The Brown University community celebrates a new milestone for the arts: the opening of The Lindemann Performing Arts Center. The Lindemann offers new horizons for artistic exploration for Brown students and faculty, local community members and distinguished artists from around the world. More than an arts venue, The Lindemann is a state-of-the-art research laboratory that will qualitatively transform the Brown Arts ecosystem, stimulating new modes of art, encouraging innovative collaborations across knowledge domains and activating the creative imaginations of artistic communities at Brown.

With a one-of-a-kind approach to spatial, acoustic and technical flexibility, Brown University’s 101,000-square-foot center—designed by Joshua Ramus/REX—will inspire art making, enable new forms of artistic collaboration and serve as a hub for performance at Brown. 

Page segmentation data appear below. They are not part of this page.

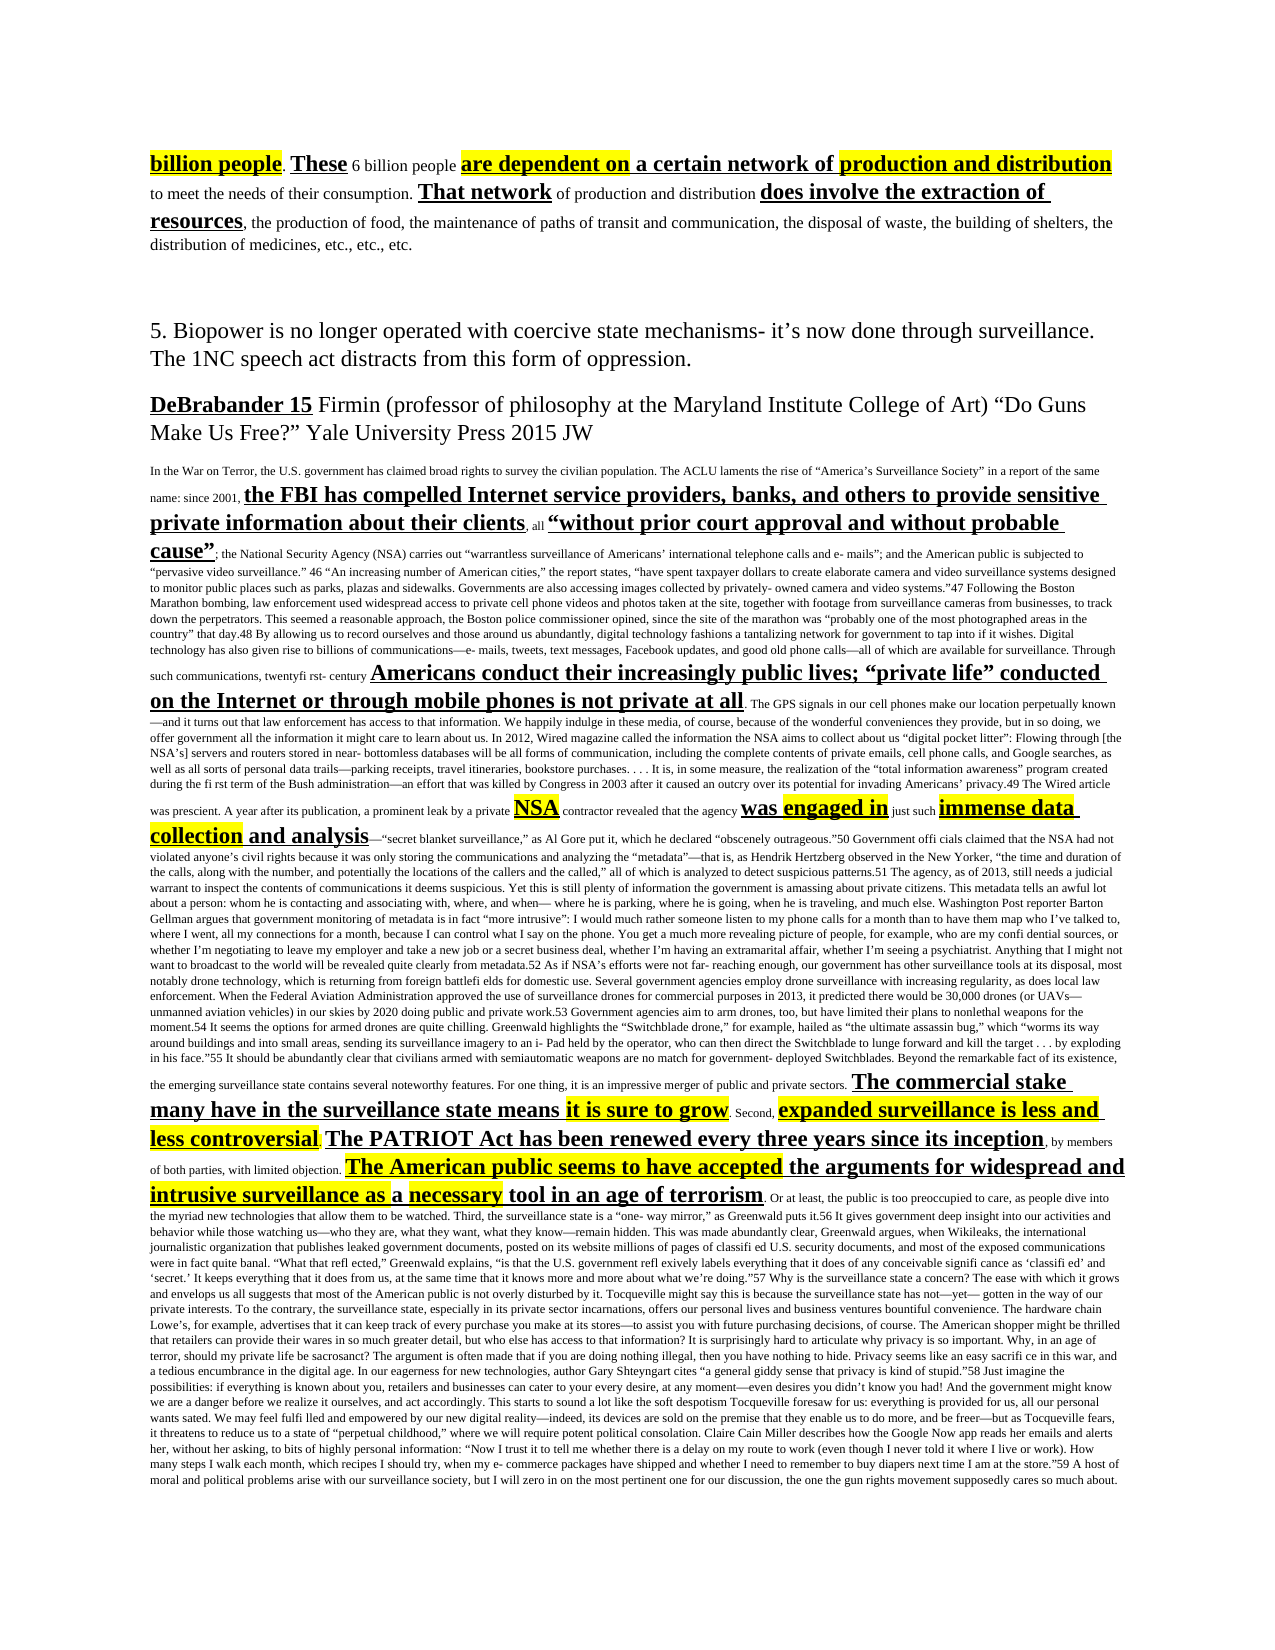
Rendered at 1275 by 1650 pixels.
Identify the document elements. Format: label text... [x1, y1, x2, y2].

text DeBrabander 15 Firmin (professor of philosophy at the Maryland Institute College of Art) “Do Guns Make Us Free?” Yale University Press 2015 JW [150, 391, 1125, 445]
text 5. Biopower is no longer operated with coercive state mechanisms- it’s now done through surveillance. The 1NC speech act distracts from this form of oppression. [150, 317, 1125, 372]
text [150, 464, 1125, 1487]
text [150, 150, 1125, 254]
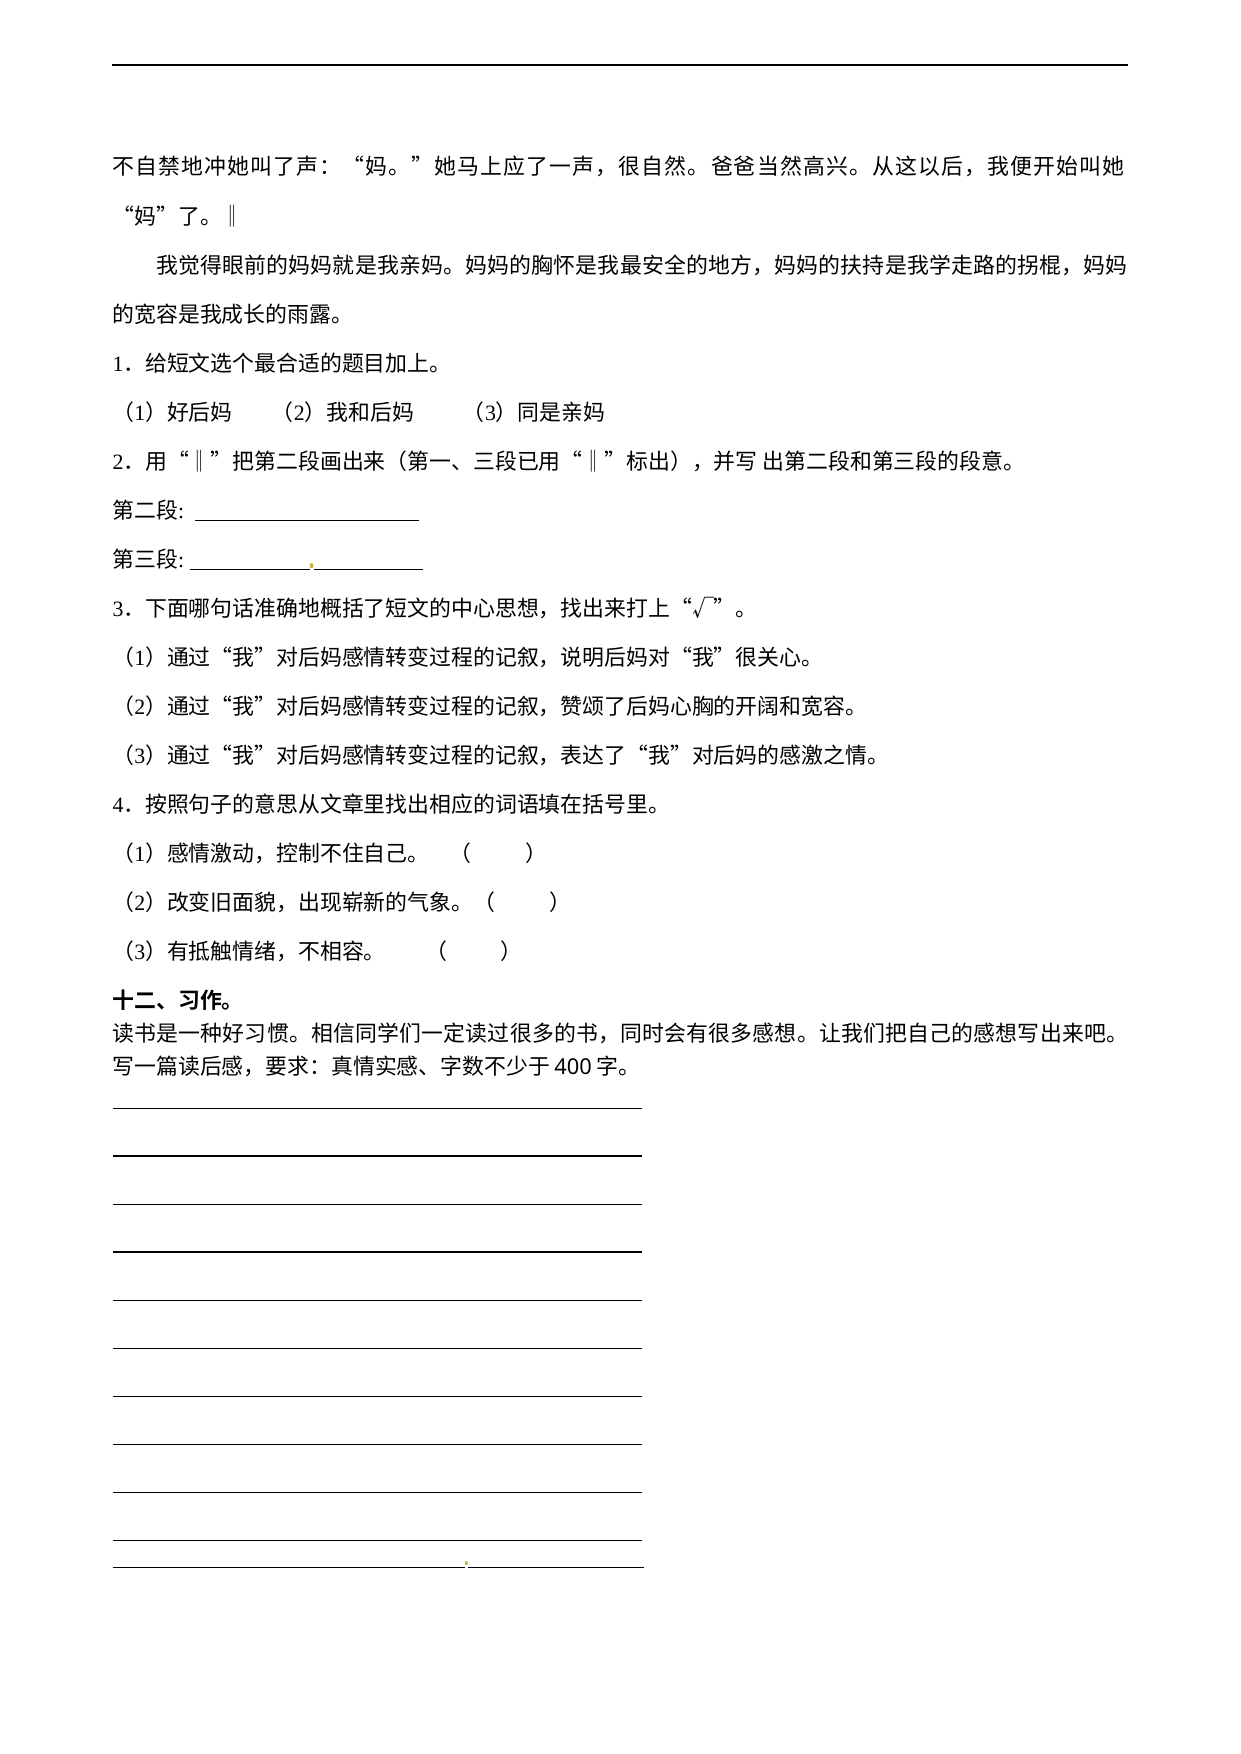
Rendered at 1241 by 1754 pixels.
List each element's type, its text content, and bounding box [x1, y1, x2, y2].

text 读书是一种好习惯。相信同学们一定读过很多的书，同时会有很多感想。让我们把自己的感想写出来吧。写一篇读后感，要求：真情实感、字数不少于400字。 [112, 1015, 1128, 1081]
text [112, 148, 1128, 231]
text 十二、习作。 [112, 982, 1128, 1015]
text 第三段: [112, 541, 1128, 574]
text （1）好后妈 （2）我和后妈 （3）同是亲妈 [112, 394, 1128, 428]
text （2）改变旧面貌，出现崭新的气象。（ ） [112, 884, 1128, 917]
list 给短文选个最合适的题目加上。 [112, 346, 1128, 379]
text （3）通过“我”对后妈感情转变过程的记叙，表达了“我”对后妈的感激之情。 [112, 737, 1128, 770]
text 第二段: [112, 492, 1128, 526]
text 我觉得眼前的妈妈就是我亲妈。妈妈的胸怀是我最安全的地方，妈妈的扶持是我学走路的拐棍，妈妈的宽容是我成长的雨露。 [112, 247, 1128, 330]
text 4．按照句子的意思从文章里找出相应的词语填在括号里。 [112, 786, 1128, 819]
text 2．用“‖”把第二段画出来（第一、三段已用“‖”标出），并写 出第二段和第三段的段意。 [112, 443, 1128, 477]
text （1）通过“我”对后妈感情转变过程的记叙，说明后妈对“我”很关心。 [112, 639, 1128, 672]
text （3）有抵触情绪，不相容。 （ ） [112, 933, 1128, 966]
text 3．下面哪句话准确地概括了短文的中心思想，找出来打上“√”。 [112, 590, 1128, 623]
text （2）通过“我”对后妈感情转变过程的记叙，赞颂了后妈心胸的开阔和宽容。 [112, 688, 1128, 721]
text （1）感情激动，控制不住自己。 （ ） [112, 835, 1128, 868]
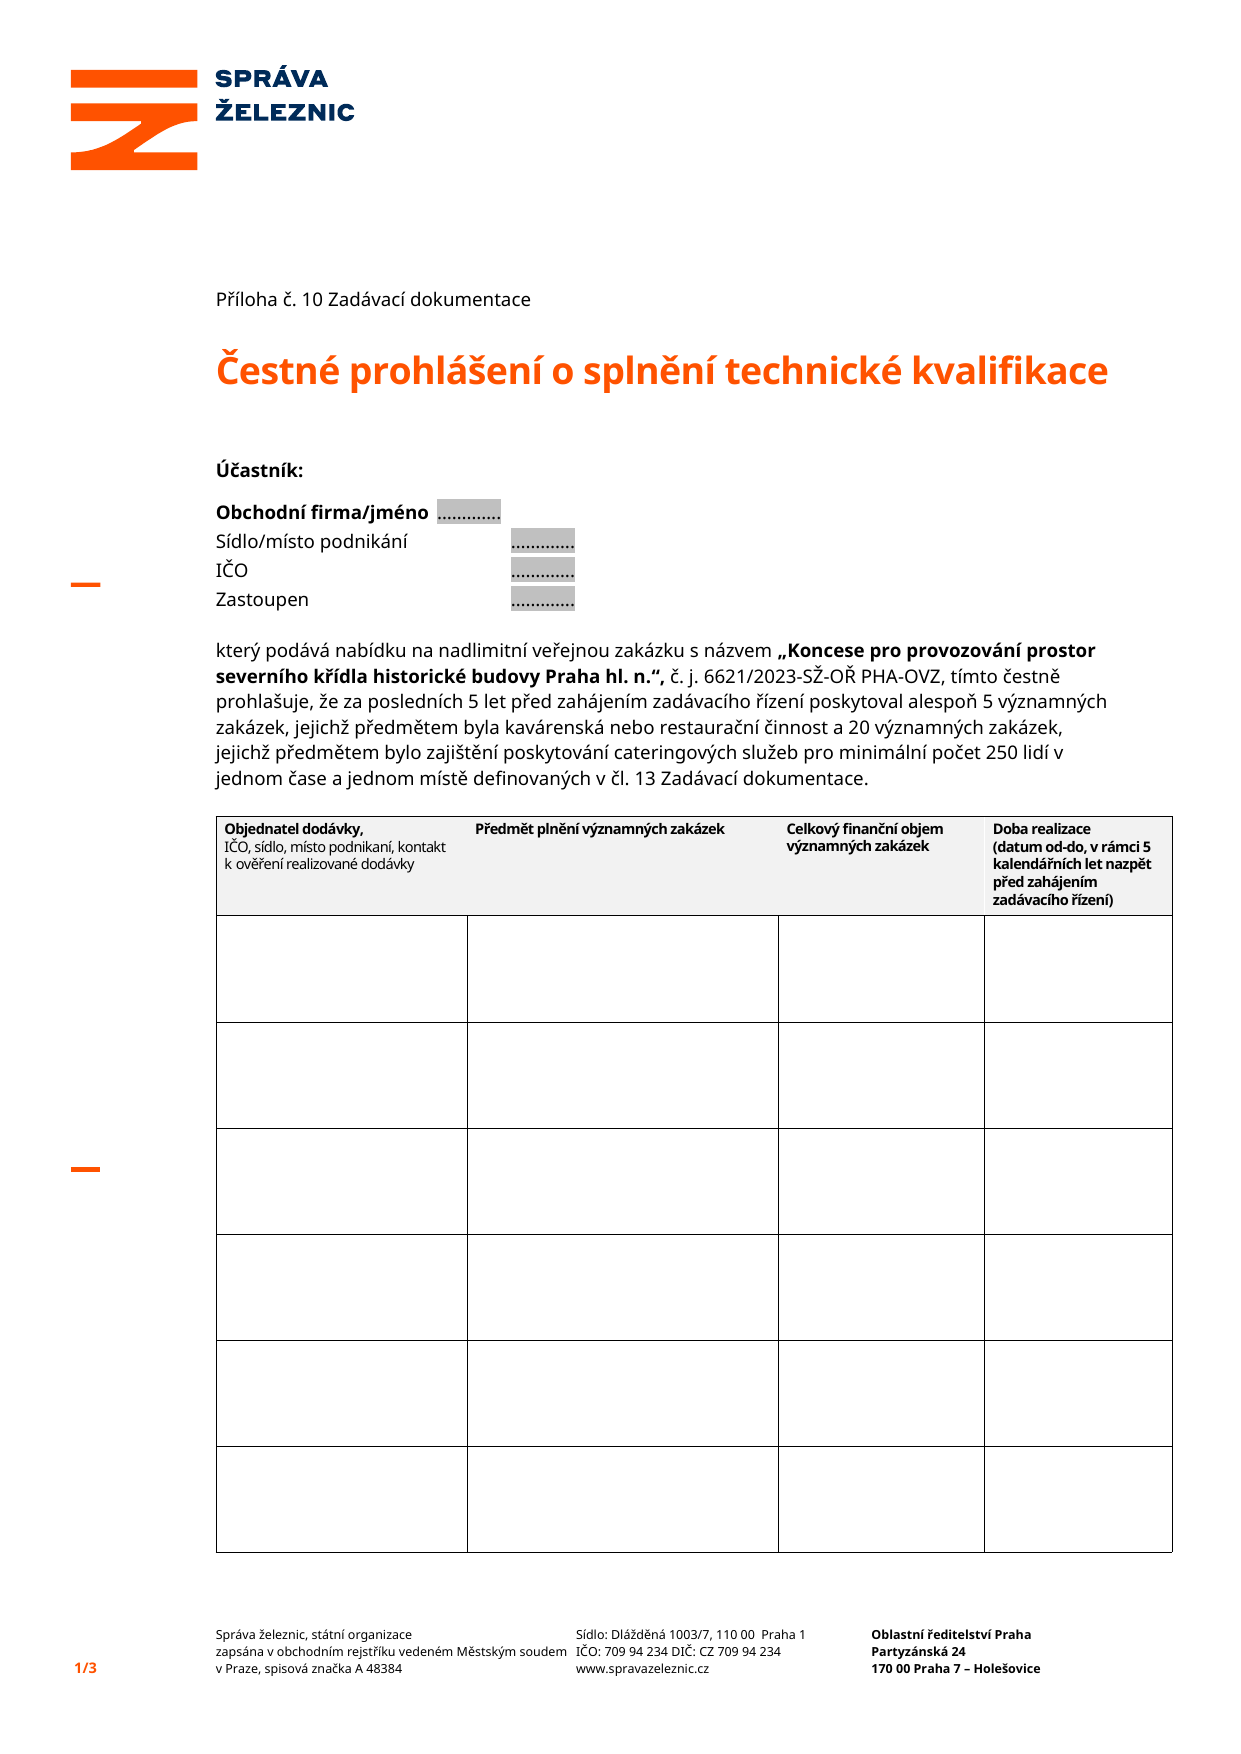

The opening heralds a new era in Brown Arts history and arrives in concert with the extensive creative offerings of campus and Providence-based artists and arts organizations, as well as the renewed commitment to the arts by the Providence city government. Through transformative architectural forms and an infusion of soul-sustaining light, The Lindemann Performing Arts Center, newly located at the heart of Brown University’s campus, inspires an equally nimble, boundary-pushing, programmatic approach.

For this project, Sweeney Drywall was contracted to install metal stud framing, drywall, rough carpentry and door installation.

“The architect was intending to create a transformable space, which adapts to the acoustical needs of a performance,” Pelletier says. “The walls and floor of the space are operable and are able [to] expand or contract to accommodate [the] desired intimacy of the space. There [were] extreme levels of consideration for acoustics that, at times, required unique criteria in the wall and ceiling construction.”